- Problem
Please copy out the material word for word, from its first line through the line containing "True or false: Hommes", including both of those lines and nothing after them.

======== Material for the task

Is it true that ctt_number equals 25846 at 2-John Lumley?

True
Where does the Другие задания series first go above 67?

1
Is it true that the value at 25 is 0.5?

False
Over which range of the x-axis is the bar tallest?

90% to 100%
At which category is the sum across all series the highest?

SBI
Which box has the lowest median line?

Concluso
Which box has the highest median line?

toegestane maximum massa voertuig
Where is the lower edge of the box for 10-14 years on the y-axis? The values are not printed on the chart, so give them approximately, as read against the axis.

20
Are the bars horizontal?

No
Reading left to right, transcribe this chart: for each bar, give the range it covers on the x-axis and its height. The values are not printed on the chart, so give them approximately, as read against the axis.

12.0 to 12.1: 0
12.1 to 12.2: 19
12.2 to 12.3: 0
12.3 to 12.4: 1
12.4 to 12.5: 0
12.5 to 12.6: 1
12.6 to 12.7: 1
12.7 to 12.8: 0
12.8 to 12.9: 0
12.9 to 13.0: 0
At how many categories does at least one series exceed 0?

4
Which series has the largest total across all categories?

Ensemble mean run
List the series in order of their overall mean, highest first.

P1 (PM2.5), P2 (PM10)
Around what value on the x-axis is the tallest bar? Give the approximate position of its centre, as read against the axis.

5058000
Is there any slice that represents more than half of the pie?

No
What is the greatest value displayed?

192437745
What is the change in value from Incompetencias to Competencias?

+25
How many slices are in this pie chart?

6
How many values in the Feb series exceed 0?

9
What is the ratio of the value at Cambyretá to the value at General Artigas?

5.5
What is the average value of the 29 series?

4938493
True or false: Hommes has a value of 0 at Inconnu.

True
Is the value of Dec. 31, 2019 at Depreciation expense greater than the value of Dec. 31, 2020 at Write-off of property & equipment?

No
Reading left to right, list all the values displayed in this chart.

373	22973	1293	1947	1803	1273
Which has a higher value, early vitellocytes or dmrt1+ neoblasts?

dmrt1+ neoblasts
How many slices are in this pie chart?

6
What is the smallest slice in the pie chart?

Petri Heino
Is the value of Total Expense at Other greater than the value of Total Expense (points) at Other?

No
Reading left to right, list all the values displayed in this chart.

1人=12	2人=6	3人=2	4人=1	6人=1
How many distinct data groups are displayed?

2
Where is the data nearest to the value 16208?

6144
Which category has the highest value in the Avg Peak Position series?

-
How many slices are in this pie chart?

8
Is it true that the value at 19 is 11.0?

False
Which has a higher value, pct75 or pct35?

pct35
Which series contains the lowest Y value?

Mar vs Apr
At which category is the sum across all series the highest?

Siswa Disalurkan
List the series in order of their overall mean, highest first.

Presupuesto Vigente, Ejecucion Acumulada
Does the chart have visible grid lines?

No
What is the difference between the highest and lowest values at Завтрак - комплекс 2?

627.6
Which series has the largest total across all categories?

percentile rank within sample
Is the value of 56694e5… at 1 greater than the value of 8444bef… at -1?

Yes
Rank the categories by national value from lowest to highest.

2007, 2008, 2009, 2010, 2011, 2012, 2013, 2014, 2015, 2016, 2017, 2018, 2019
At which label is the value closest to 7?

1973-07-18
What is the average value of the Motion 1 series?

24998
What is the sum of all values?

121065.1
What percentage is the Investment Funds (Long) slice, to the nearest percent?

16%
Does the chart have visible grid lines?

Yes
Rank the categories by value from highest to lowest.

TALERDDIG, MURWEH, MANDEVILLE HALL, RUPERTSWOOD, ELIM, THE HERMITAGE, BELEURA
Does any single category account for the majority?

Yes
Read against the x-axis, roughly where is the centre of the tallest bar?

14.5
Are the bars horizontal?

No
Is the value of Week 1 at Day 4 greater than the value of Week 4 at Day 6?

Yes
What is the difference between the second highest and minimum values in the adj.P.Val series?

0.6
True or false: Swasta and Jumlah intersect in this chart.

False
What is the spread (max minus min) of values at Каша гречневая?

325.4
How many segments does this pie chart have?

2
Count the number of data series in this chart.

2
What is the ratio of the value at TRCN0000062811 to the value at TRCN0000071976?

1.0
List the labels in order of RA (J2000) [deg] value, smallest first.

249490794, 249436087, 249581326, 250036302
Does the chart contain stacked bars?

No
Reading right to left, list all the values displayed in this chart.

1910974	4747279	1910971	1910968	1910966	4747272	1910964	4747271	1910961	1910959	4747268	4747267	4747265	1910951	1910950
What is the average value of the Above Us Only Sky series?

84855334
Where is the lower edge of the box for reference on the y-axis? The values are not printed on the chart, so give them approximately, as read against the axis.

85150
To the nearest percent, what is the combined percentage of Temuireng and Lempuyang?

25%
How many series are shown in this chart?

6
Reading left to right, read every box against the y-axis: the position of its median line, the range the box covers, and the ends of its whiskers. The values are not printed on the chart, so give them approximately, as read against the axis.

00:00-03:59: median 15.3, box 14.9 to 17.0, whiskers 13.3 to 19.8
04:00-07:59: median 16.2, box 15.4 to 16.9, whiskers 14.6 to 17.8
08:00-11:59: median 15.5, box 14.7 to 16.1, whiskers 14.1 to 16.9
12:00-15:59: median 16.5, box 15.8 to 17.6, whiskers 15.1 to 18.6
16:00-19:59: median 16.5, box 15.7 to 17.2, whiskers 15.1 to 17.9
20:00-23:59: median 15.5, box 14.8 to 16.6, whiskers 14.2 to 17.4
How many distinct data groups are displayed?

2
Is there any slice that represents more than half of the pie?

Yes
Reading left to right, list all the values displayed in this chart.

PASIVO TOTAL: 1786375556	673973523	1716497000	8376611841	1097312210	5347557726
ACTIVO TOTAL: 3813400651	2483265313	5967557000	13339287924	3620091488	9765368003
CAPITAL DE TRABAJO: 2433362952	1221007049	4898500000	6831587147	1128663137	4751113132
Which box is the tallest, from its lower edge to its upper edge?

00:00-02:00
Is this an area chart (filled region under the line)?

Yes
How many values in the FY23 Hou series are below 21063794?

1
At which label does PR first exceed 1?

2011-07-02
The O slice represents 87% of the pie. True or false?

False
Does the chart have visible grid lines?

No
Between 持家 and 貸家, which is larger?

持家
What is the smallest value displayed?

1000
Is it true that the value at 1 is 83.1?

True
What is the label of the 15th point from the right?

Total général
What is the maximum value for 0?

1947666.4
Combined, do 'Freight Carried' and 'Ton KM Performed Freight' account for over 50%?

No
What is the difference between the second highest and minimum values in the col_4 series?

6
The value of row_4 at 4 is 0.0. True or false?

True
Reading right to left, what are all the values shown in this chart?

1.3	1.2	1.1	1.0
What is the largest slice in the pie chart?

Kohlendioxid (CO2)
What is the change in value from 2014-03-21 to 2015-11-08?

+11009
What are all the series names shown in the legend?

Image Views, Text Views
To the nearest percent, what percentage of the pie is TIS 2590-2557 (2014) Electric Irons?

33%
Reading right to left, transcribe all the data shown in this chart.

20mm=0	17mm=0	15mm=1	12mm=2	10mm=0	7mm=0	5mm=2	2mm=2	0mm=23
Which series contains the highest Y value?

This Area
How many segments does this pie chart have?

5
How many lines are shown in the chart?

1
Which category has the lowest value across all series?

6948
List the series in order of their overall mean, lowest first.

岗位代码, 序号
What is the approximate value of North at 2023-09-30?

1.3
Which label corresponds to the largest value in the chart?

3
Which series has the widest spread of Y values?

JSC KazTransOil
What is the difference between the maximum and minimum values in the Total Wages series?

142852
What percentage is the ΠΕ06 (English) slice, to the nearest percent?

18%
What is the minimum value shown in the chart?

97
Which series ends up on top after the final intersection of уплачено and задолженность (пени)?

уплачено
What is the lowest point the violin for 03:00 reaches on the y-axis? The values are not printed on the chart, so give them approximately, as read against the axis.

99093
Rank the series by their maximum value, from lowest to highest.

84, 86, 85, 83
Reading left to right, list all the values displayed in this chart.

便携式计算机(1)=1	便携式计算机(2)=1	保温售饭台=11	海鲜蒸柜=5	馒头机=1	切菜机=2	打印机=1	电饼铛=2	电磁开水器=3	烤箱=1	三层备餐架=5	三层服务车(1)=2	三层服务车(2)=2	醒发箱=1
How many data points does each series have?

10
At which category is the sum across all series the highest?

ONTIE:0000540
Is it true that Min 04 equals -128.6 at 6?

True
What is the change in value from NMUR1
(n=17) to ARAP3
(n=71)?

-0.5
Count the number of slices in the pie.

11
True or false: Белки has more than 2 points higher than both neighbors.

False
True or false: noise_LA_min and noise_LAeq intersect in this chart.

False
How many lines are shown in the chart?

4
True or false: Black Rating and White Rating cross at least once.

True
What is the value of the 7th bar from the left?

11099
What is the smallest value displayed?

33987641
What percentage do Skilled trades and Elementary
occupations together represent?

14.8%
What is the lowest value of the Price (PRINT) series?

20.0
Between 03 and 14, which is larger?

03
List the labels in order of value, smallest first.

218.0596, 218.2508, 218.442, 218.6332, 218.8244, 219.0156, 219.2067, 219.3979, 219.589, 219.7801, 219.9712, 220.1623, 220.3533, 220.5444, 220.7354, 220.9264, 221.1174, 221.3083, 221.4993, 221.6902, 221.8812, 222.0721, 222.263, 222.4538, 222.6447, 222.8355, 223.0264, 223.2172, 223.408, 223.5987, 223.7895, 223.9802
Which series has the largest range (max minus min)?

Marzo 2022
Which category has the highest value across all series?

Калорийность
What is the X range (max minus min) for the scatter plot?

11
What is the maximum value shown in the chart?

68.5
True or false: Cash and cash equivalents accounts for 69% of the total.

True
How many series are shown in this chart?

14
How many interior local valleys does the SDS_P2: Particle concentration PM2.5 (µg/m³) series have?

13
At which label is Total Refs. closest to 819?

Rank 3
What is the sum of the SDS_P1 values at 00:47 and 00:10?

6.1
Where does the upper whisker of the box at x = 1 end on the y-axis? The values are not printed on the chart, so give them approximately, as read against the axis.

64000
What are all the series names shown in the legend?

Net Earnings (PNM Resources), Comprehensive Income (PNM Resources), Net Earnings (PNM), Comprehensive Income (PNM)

================

- Solution for this exercise
Is it true that ctt_number equals 25846 at 2-John Lumley?

True
Where does the Другие задания series first go above 67?

1
Is it true that the value at 25 is 0.5?

False
Over which range of the x-axis is the bar tallest?

90% to 100%
At which category is the sum across all series the highest?

SBI
Which box has the lowest median line?

Concluso
Which box has the highest median line?

toegestane maximum massa voertuig
Where is the lower edge of the box for 10-14 years on the y-axis? The values are not printed on the chart, so give them approximately, as read against the axis.

20
Are the bars horizontal?

No
Reading left to right, transcribe this chart: for each bar, give the range it covers on the x-axis and its height. The values are not printed on the chart, so give them approximately, as read against the axis.

12.0 to 12.1: 0
12.1 to 12.2: 19
12.2 to 12.3: 0
12.3 to 12.4: 1
12.4 to 12.5: 0
12.5 to 12.6: 1
12.6 to 12.7: 1
12.7 to 12.8: 0
12.8 to 12.9: 0
12.9 to 13.0: 0
At how many categories does at least one series exceed 0?

4
Which series has the largest total across all categories?

Ensemble mean run
List the series in order of their overall mean, highest first.

P1 (PM2.5), P2 (PM10)
Around what value on the x-axis is the tallest bar? Give the approximate position of its centre, as read against the axis.

5058000
Is there any slice that represents more than half of the pie?

No
What is the greatest value displayed?

192437745
What is the change in value from Incompetencias to Competencias?

+25
How many slices are in this pie chart?

6
How many values in the Feb series exceed 0?

9
What is the ratio of the value at Cambyretá to the value at General Artigas?

5.5
What is the average value of the 29 series?

4938493
True or false: Hommes has a value of 0 at Inconnu.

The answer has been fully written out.